在SAR图像中，由于目标的尺度大小往往并不一致，因此在检测过程中，进行跨尺度地识别极为必要。特征金字塔网络（Feature Pyramid Networks，FPN）^[34]通过自上而下的横向连接提取各种尺度的语义特征图，从而适应不同规模的目标检测。NAS-FPN网络^[35]通过神经体系结构搜索，在结构空间中发现新的金字塔结构。在自下而上的路径中，路径聚合网络（Path Aggregation Network，PANet）^[36]使用定位信号缩短较低层与最顶层语义特征图之间的信息路径。并行特征金字塔网络（Parallel Feature Pyramid Network，PFPNet）^[37]通过增加网络宽度而非网络深度来生成多尺度特征图。文献[38-40]针对这一问题提出了各种改进方案。

注意力机制可以让模型专注于重要的信息而忽略不重要的信息，以此提升模型的性能。注意力机制通常分为空间域注意力和通道域注意力。SENet^[41]是通道域注意力的典型代表之一。SENet网络通过挤压进行特征聚合，之后再通过激励进行特征的再次校准。
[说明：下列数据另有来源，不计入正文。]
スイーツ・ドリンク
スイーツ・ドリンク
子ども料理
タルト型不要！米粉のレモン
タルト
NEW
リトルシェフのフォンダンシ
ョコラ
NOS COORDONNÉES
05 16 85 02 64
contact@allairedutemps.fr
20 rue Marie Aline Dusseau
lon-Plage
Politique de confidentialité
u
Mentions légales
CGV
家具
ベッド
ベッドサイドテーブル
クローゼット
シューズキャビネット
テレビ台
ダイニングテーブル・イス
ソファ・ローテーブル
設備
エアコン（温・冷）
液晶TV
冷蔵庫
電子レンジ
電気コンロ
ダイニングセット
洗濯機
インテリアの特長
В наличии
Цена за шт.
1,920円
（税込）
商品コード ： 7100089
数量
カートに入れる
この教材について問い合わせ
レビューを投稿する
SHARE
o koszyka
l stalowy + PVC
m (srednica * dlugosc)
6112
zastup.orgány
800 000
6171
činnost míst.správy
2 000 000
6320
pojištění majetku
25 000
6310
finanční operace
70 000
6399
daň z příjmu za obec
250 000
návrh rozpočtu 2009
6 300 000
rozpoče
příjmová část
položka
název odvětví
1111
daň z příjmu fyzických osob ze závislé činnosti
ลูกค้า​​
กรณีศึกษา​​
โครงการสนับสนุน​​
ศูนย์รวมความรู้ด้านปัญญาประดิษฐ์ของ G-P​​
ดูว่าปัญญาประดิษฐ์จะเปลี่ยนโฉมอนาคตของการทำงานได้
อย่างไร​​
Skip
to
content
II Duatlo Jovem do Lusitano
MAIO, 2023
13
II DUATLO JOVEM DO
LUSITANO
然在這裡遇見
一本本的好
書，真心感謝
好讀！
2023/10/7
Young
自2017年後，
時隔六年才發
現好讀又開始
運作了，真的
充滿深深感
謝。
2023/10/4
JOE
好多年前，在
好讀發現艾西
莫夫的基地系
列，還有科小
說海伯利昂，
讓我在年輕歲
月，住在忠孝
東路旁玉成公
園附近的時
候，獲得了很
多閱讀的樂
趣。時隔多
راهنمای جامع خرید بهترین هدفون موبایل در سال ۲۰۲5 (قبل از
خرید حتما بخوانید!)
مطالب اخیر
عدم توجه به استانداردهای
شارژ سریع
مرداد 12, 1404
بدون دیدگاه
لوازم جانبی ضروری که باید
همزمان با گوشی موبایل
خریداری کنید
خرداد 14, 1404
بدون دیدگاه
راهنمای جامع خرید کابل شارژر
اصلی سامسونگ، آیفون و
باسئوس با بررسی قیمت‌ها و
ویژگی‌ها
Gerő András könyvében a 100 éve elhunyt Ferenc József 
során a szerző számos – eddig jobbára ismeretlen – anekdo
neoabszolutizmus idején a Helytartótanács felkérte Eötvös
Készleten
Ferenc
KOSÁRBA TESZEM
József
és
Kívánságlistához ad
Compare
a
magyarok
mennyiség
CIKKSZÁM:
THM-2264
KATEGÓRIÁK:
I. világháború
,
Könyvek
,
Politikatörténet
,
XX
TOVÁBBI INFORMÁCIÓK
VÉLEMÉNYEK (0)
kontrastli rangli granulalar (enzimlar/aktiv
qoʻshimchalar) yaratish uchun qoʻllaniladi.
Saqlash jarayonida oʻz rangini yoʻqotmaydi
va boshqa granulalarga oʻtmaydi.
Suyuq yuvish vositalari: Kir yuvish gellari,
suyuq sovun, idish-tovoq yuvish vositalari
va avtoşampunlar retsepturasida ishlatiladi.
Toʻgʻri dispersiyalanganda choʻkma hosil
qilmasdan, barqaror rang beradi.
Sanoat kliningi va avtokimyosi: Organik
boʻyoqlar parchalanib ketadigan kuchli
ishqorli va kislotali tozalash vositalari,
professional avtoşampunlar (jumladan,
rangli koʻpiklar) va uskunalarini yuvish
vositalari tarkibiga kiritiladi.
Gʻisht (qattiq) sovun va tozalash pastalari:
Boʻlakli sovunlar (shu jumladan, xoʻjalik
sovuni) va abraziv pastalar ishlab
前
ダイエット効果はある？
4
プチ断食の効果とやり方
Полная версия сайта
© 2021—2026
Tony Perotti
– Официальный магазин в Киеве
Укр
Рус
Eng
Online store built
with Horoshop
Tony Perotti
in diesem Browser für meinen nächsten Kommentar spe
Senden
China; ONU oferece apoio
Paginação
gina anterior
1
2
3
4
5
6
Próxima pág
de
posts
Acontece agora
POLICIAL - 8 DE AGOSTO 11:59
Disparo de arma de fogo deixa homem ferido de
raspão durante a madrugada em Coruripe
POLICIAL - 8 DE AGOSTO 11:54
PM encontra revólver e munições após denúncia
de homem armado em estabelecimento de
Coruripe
BELLO等^[42]提出一种二位相对自注意力模块生成注意力特征图，通过与卷积特征图级联来增强特征图的语义表示。与文献[42]不同，CBAM^[43]将注意力特征图与卷积特征图相乘来自动地适应细化特征。WANG等^[44]则表明避免降维对通道域注意力很重要，并提出ECA模块来平衡网络性能与复杂性。

传统的特征金字塔网络包括FPN网络、PANet网络、NAS-FPN网络、BiFPN网络^[21]等，通常由自下而上的下采样路径和自上而下的上采样路径组成，如图 1所示。

	Download: JPG larger image
图 1 传统特征金字塔网络 Fig. 1 Traditional feature pyramid network

2 本文网络

和绝大多数物体检测网络相似，本文网络由3个部分组成：用于特征提取的主干网络、用于多尺度特征生成的梯形金字塔网络和用于精确检测与定位的预测模块。本文选取残差网络^[45]作为主干网络。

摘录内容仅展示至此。